Seek original images. Make word lists, free-associate, be surprised by language. Reject cliches and "first-level creativity."
The mayor wants to rebuild a downtown in ruins but will not reveal the details of his plan. "He's playing his cards close to his vest," you write.
You have written a cliche, a worn-out metaphor. This one comes from the world of gambling, of course. The mayor's adversaries would love a peek at his hand. Whoever used this metaphor first, wrote something fresh. With overuse, it became familiar and stale.
"Never use a metaphor, simile, or other figure of speech which you are used to seeing in print," writes George Orwell. He argues that using cliches is a substitute for thinking, a form of automatic writing: "Prose consists less and less of words chosen for the sake of their meaning, and more and more of phrases tacked together like the sections of a prefabricated hen-house." Orwell's last phrase is a fresh image, a model of originality.
Cal Ripken is a superstar anomaly. His close-cropped hair is gray by genetics, not chartreuse, cerise, or hot pink by designer dye. He puts a ring around his bat while on deck, not through his nose, nipples, or other organs.

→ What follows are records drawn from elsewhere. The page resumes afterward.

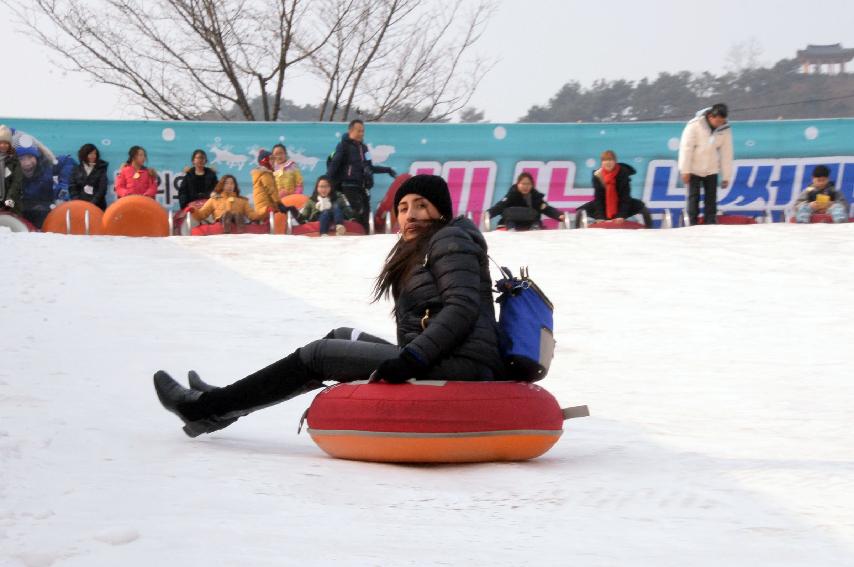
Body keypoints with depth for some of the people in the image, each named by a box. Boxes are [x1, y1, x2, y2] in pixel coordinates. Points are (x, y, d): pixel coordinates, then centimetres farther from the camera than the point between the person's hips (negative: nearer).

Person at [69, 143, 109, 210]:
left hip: (97, 205, -1)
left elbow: (102, 188, -2)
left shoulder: (101, 169, 6)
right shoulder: (76, 169, 10)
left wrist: (93, 202, -13)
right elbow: (72, 187, 6)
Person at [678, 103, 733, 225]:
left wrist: (726, 177, -1)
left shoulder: (725, 130, -8)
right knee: (694, 197, -2)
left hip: (711, 170, 3)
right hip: (694, 169, -3)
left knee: (711, 199, 2)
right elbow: (686, 148, -14)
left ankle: (710, 224, 6)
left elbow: (726, 154, -3)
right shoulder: (695, 125, -18)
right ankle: (693, 224, 4)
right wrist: (685, 171, -14)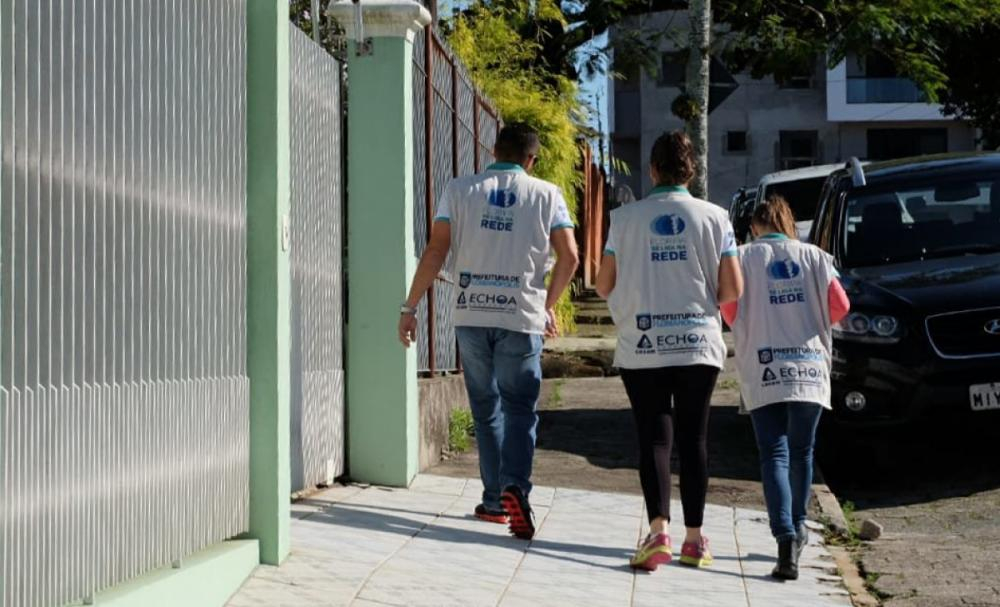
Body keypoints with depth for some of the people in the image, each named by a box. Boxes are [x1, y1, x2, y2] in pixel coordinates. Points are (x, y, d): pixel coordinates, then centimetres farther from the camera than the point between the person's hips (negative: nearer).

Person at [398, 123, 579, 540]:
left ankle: (494, 501, 16)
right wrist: (548, 305, 13)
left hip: (471, 315, 2)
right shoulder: (546, 194, 4)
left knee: (486, 409, 14)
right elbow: (569, 257, -1)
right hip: (522, 317, -1)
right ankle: (515, 487, -18)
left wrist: (410, 307, 1)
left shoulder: (460, 190, 5)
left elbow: (435, 251, -2)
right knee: (520, 408, 5)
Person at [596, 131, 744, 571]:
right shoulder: (713, 218, -1)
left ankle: (658, 531, -15)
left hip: (642, 348, -1)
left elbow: (604, 286, 1)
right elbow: (732, 290, -2)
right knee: (693, 438, 9)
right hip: (698, 345, 1)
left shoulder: (626, 218, -2)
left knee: (653, 437, 1)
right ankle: (694, 538, 13)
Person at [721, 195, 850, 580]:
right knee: (801, 451, 18)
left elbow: (730, 311, -5)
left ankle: (786, 538, -21)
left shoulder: (744, 257, 1)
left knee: (774, 454, -5)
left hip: (763, 373, -2)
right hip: (810, 370, 2)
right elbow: (839, 306, 1)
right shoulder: (814, 257, 6)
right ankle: (798, 527, 30)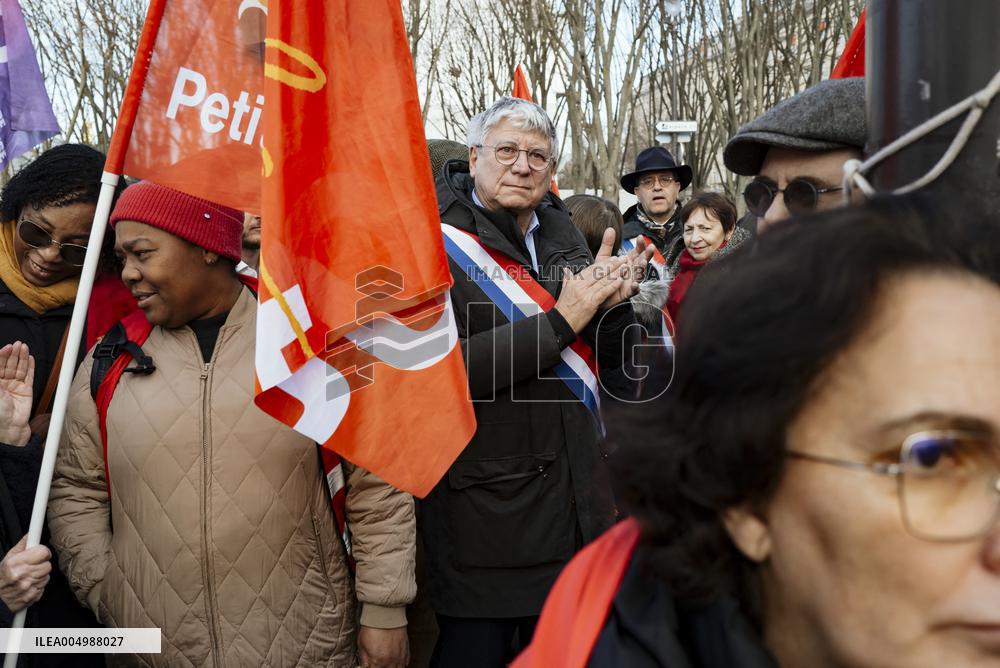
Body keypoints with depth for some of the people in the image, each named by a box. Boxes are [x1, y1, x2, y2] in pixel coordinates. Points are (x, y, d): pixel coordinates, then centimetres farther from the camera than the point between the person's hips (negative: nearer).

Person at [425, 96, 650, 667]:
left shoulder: (561, 238, 8)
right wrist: (562, 319, -23)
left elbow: (610, 356, 11)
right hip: (485, 507, -6)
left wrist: (613, 302, -10)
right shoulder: (439, 245, -11)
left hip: (577, 493, 7)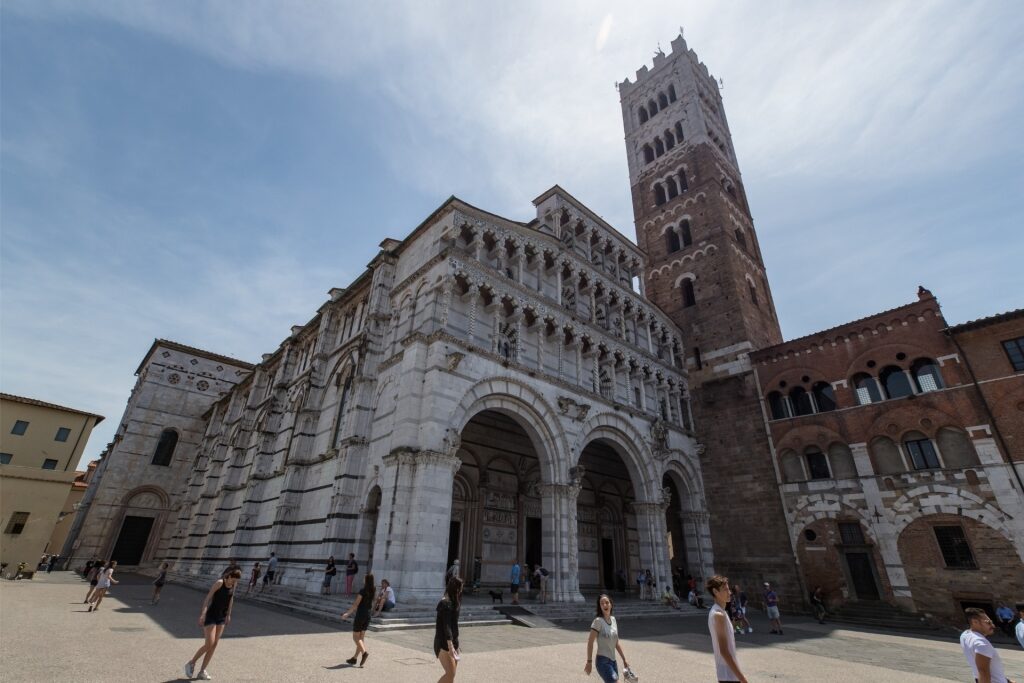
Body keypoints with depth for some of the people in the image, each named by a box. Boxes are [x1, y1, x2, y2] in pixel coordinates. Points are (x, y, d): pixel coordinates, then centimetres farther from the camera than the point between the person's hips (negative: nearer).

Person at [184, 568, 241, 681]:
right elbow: (208, 597, -23)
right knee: (209, 644, -10)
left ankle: (202, 672, 14)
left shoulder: (233, 584, 0)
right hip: (210, 616, -6)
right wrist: (203, 613, -32)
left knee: (214, 645, 4)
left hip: (221, 617, 6)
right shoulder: (219, 582, -20)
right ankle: (191, 663, 16)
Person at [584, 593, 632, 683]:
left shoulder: (613, 620, 6)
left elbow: (616, 643, 15)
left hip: (613, 660, 7)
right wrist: (589, 662, -15)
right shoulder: (598, 621, -15)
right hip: (602, 661, -7)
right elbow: (590, 642, -14)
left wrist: (624, 660, 16)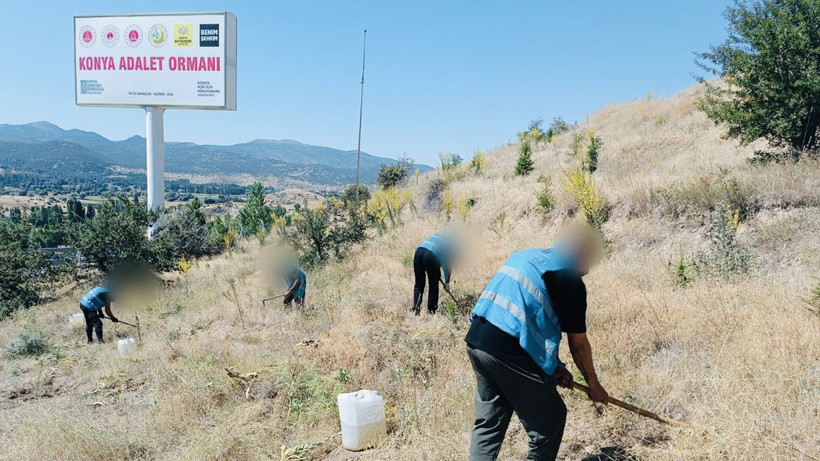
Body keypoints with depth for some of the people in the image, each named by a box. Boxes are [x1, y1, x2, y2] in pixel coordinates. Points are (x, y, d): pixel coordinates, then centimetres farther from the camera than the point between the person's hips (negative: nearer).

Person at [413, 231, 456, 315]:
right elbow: (448, 266, 14)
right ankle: (431, 310, 11)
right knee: (433, 285, 11)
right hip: (431, 255, -5)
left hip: (418, 251, 5)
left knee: (419, 284, 15)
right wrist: (447, 282, 18)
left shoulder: (437, 234, 33)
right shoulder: (451, 245, 18)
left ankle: (415, 309, 11)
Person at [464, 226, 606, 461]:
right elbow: (578, 343, 4)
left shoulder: (526, 256, 20)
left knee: (489, 421, 21)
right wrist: (594, 384, 20)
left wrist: (554, 366, 24)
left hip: (476, 341, 8)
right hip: (508, 353, -8)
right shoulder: (570, 281, -3)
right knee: (550, 420, 13)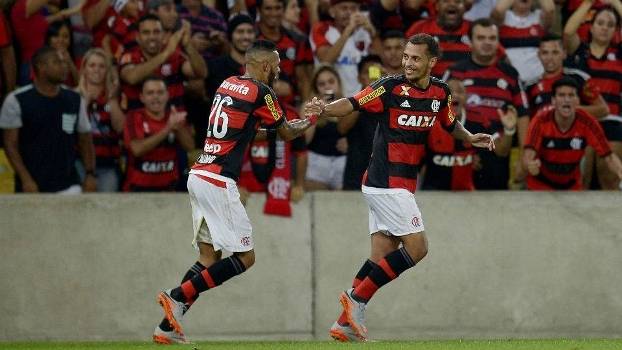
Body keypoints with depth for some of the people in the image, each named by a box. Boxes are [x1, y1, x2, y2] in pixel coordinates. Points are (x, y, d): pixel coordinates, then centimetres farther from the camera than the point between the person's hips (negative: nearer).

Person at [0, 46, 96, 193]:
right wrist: (26, 179, -14)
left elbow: (85, 140, 14)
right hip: (32, 187, -3)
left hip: (68, 186, 3)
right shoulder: (17, 101, -4)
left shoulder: (74, 100, 8)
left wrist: (90, 174, 1)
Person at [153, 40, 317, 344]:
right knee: (245, 257, -2)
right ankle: (178, 296, -10)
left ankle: (168, 326, 5)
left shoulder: (226, 85, 15)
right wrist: (311, 118, 27)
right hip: (219, 182, -9)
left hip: (198, 176, 9)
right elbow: (287, 133, 7)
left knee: (209, 256, 12)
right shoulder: (260, 92, -8)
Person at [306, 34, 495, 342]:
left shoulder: (440, 92, 9)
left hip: (403, 185, 7)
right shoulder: (391, 87, -11)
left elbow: (450, 124, 25)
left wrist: (470, 138, 7)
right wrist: (324, 110, -34)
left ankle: (346, 322, 6)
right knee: (417, 248, -12)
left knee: (382, 255, 5)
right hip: (387, 183, -7)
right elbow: (353, 104, -16)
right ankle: (356, 296, -5)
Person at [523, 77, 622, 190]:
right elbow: (527, 157, -33)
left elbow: (608, 157, -17)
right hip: (541, 185, -2)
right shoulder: (541, 121, -23)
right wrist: (530, 165, -58)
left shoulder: (587, 123, -19)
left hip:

So what is the original writer to do? When tempted by a tired phrase, "white as snow," stop writing. Take what the practitioners of natural childbirth call a "cleansing breath." Then jot down the old phrase on a piece of paper. Start scribbling alternatives:
- White as snow.
- White as Snow White.
- Snowy white.
- Gray as city snow.
- White as Prince Charles.
Saul Pett, a reporter known for his style, once told me that he might have to create and reject more than a dozen images before the process led him to the right one. Such duty to craft should inspire us, but the strain of such effort can be discouraging. On deadline, write it straight: "The mayor was being secretive about his plans." If you fall back on the cliche, make sure there are no others around it.
More deadly than cliches of language are what Donald Murray calls "cliches of vision," the narrow frames through which writers learn to see the world. In "Writing to Deadline," Murray lists common blind spots: victims are always innocent, bureaucrats are lazy, politicians are corrupt, it's lonely at the top, the suburbs are boring.
I have described one cliche of vision as "first-level creativity." For example, it's impossible to survive a week of American journalism without reading or hearing the phrase: "But the dream became a nightmare."
This frame is so pervasive that it can be applied to almost any story: the golfer who shoots 33 on the front nine, but 44 on the back; the company CEO jailed for fraud; the woman who suffers from botched plastic surgery.
Writers who reach the first level of creativity think they are being original or clever. In fact, they settle for the ordinary, the dramatic or humorous place any writer can reach with minimal effort.
I remember the true story of a Florida man, who, walking home for lunch, fell into a ditch occupied by an alligator. The gator bit into the man, who was rescued by firefighters. In a writing workshop, I gave reporters a fact sheet from which they were to write five different leads for this story in five minutes. Some leads were straight and newsy, others nifty and distinctive. But almost everyone in the room, including me, had this version of a lead sentence:
When Robert Hudson headed home for lunch Thursday, little did he know that he'd become the meal.
We agreed that if 30 of us had landed on the same bit of humor, it must be obvious -- first level creativity. We discovered the next level in a lead that read: "Perhaps to a 10-foot alligator, Robert Hudson tastes like chicken." We also agreed that we preferred straight writing to the first pun that came to mind. What value is there in the story of a renegade rooster that mentions "foul play," or, even worse, "fowl play"?
Some forms of cleverness are irresistible. When the Salvador Dali Museum opened in St. Petersburg, Fla., who could blame the headline writer who typed out "Hello, Dali"? But if a dream never more becomes a nightmare, American journalism and the public it serves will be better for it.
- Read the newspaper today with a pencil in your hand and circle any phrase you are used to seeing in print.
- Apply this process to your own stories. Read some old ones and circle the cliches or tired phrases. Revise them with straight writing or original images.
- Brainstorm alternatives to these common metaphors: red as a rose, white as snow, brown as a berry, blue as the sky, cold as ice, hot as hell.
- Re-read some passages from your favorite writer. Can you find any cliches? Circle the most original and vivid images.